= Written instruction =
Copy word for word the lines in the records below, from the start through the line that contains "Identify the document". Leave the pictures out of the answer.

= Listing =
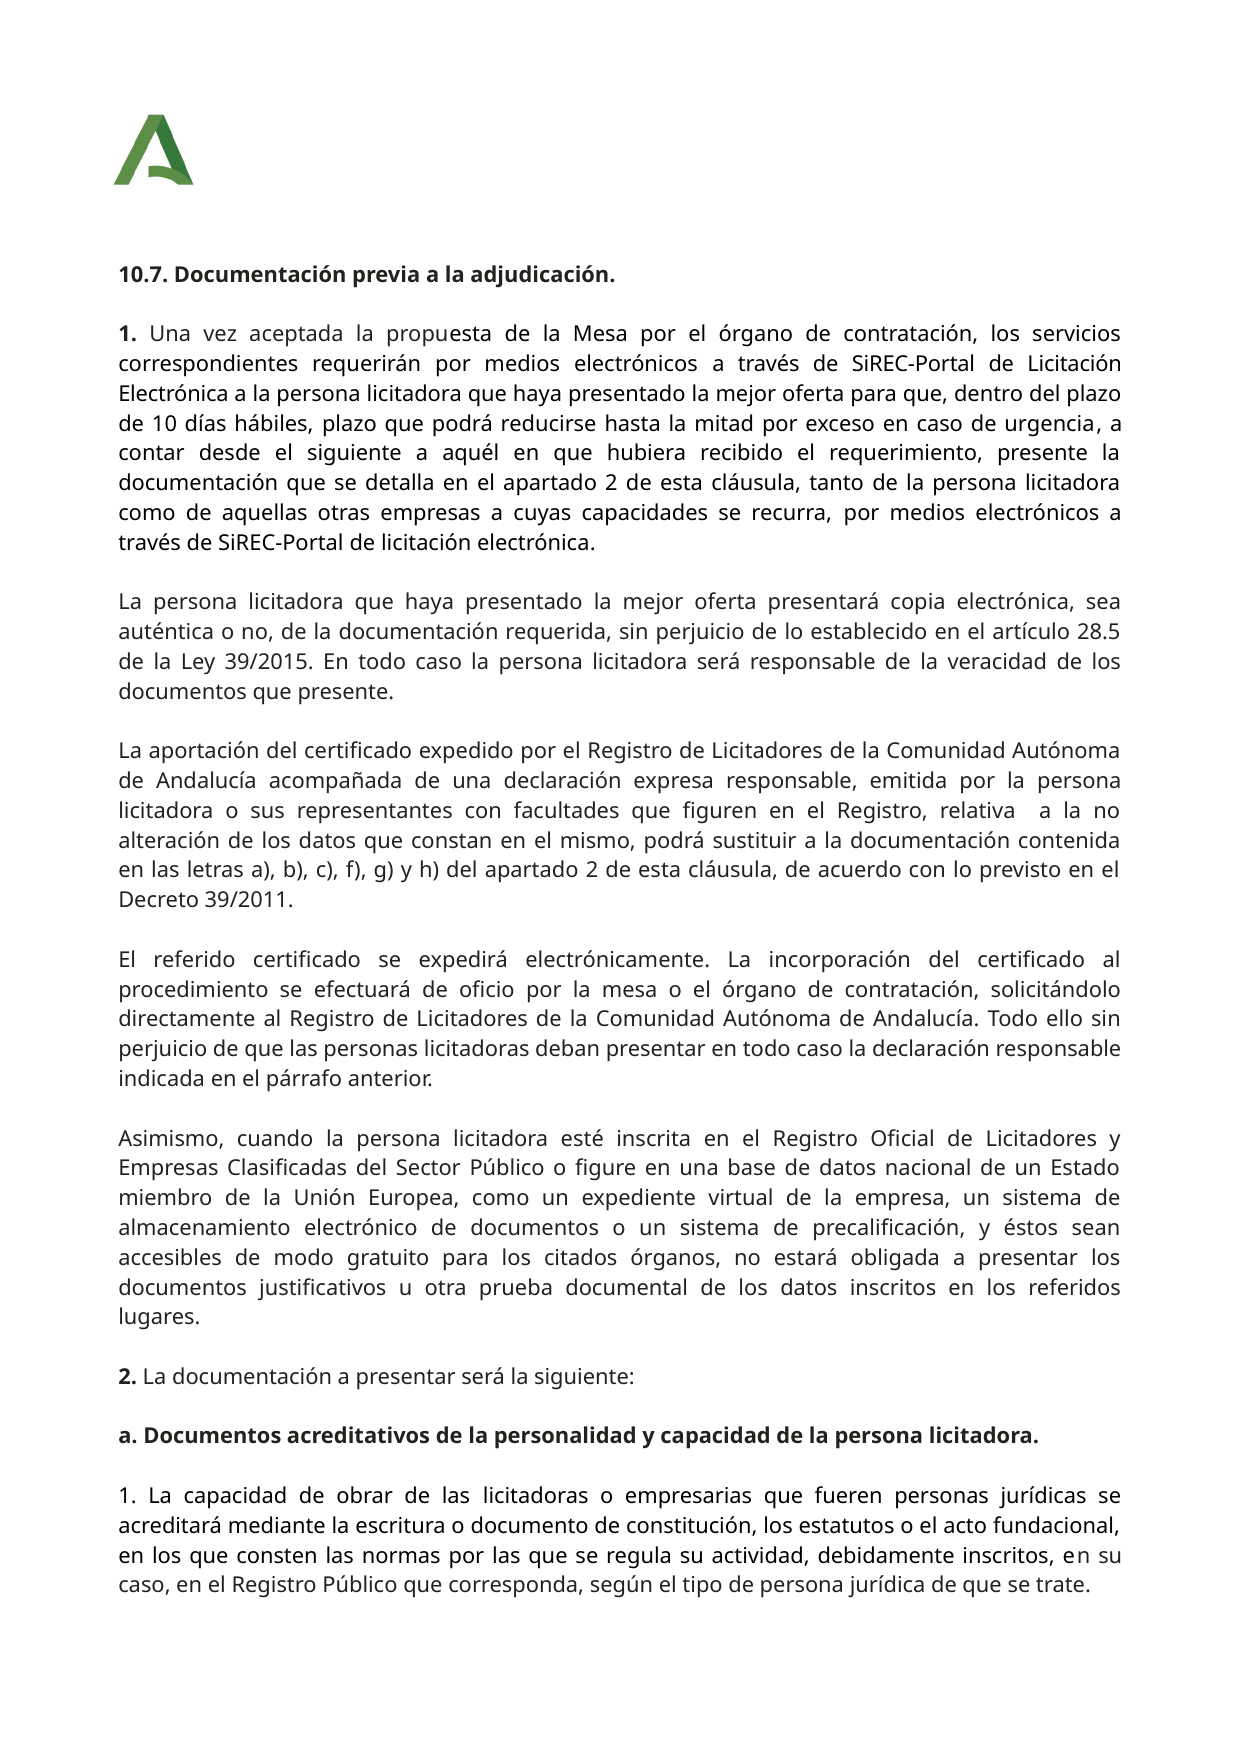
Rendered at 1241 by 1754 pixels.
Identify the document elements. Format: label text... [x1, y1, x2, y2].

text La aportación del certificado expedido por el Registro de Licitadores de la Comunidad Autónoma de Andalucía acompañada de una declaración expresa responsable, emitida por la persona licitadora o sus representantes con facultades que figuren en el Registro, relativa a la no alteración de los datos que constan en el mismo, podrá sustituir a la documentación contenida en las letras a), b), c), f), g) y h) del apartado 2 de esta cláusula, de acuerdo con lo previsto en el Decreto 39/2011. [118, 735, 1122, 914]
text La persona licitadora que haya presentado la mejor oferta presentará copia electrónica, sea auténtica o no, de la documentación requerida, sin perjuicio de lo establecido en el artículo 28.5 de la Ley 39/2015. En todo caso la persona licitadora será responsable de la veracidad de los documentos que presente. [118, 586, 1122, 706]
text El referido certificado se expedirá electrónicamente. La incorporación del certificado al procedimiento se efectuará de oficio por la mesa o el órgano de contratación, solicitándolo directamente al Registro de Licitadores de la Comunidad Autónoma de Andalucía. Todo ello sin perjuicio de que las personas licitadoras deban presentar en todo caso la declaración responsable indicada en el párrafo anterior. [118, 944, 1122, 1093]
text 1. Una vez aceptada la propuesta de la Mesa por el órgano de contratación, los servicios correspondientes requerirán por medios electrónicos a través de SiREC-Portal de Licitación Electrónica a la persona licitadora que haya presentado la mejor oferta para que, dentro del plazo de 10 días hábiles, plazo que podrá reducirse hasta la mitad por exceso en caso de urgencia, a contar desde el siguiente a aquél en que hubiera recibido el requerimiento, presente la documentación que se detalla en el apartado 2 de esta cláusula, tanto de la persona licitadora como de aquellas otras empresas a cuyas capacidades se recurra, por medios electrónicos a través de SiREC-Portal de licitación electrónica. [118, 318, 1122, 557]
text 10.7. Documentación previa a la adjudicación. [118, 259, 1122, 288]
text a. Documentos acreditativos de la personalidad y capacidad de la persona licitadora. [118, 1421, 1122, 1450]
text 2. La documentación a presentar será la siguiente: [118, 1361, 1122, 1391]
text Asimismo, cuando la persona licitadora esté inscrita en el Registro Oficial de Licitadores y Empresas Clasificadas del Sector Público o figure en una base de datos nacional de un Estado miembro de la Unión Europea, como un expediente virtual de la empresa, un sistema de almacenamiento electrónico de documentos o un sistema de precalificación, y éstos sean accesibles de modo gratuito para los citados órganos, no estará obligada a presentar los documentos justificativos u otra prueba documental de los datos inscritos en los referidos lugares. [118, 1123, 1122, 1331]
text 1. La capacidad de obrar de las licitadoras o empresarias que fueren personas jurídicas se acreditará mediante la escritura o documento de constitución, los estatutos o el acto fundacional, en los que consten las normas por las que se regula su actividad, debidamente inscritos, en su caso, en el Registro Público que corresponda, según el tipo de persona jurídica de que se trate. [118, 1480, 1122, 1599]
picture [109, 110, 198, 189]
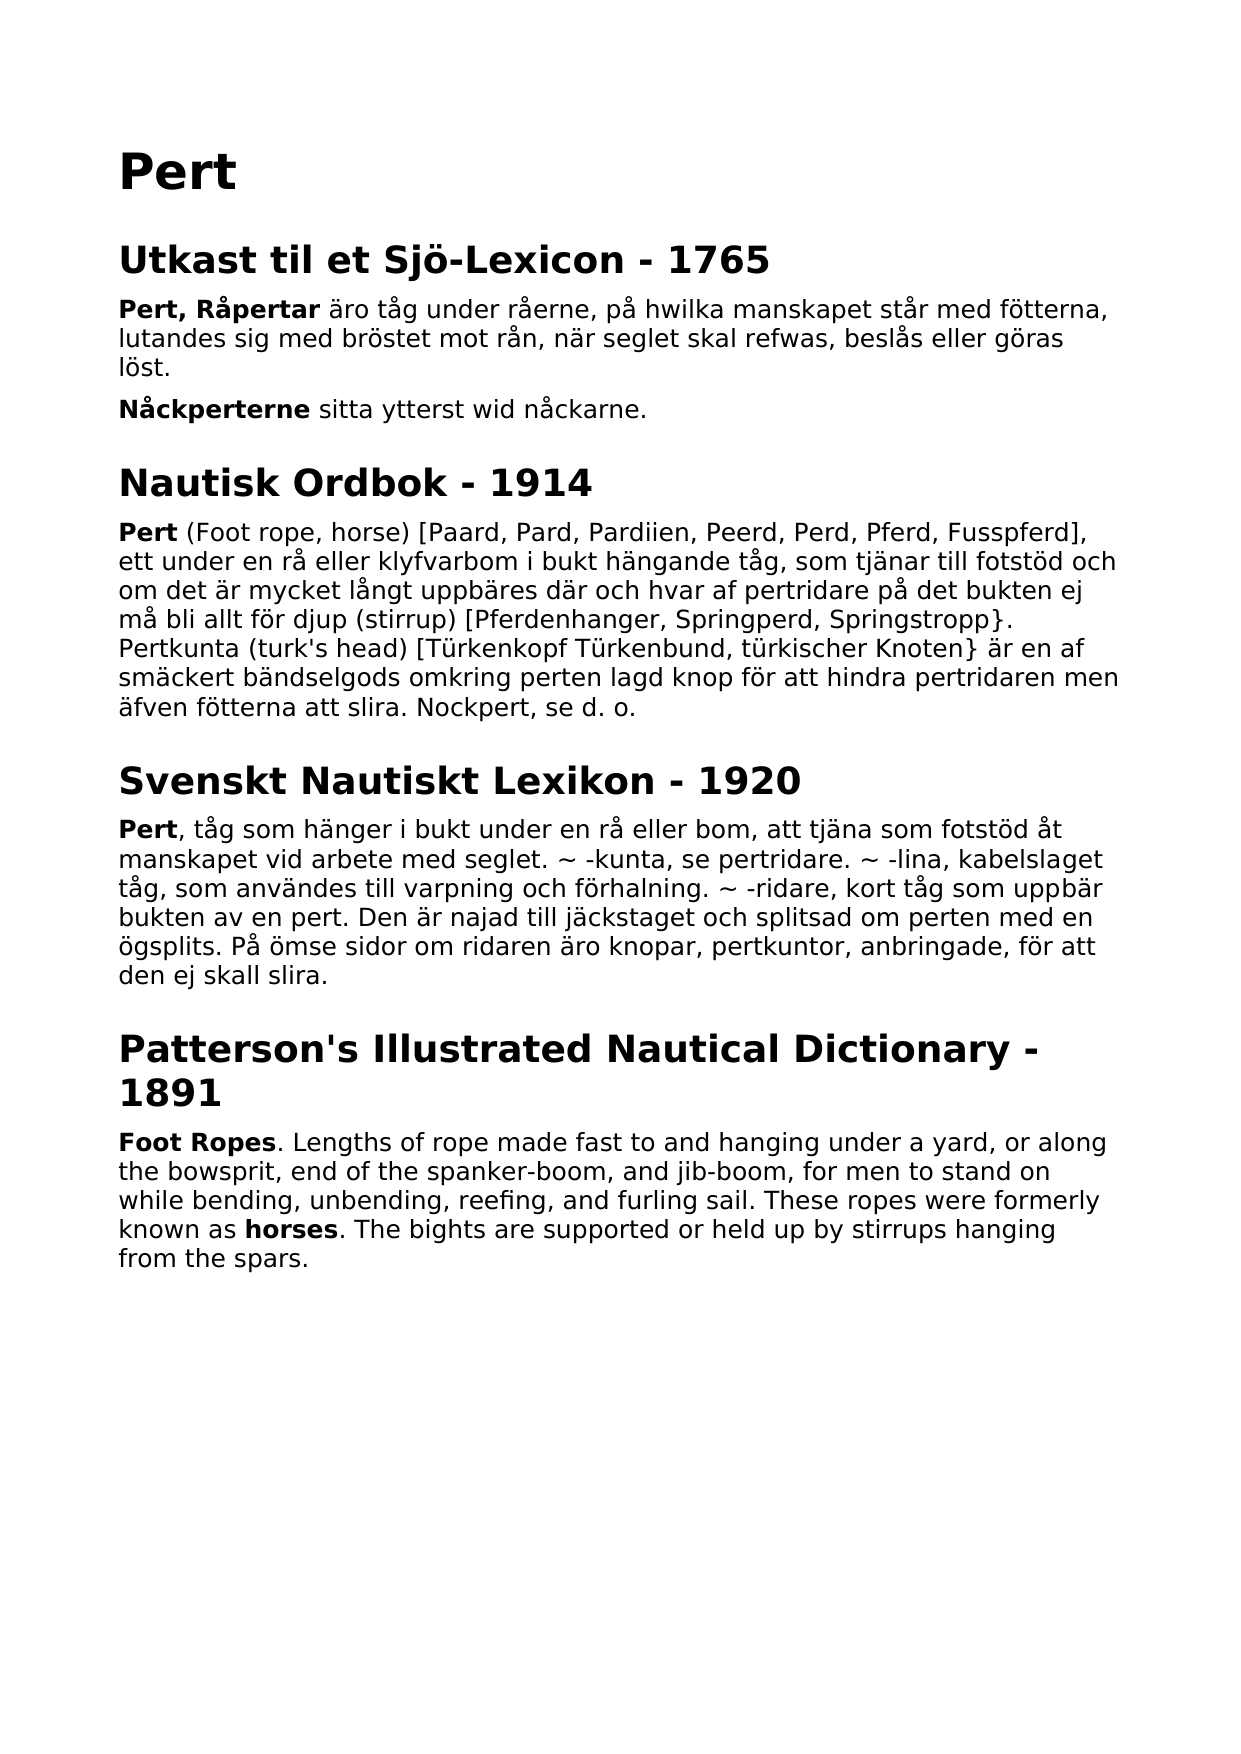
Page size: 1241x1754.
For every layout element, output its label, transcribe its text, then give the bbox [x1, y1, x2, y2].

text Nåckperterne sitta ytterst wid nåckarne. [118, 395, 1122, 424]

= Output for this exercise =
Rendered at 1241 by 1754 pixels.
Identify the document elements. Format: label text... [x1, y1, x2, y2].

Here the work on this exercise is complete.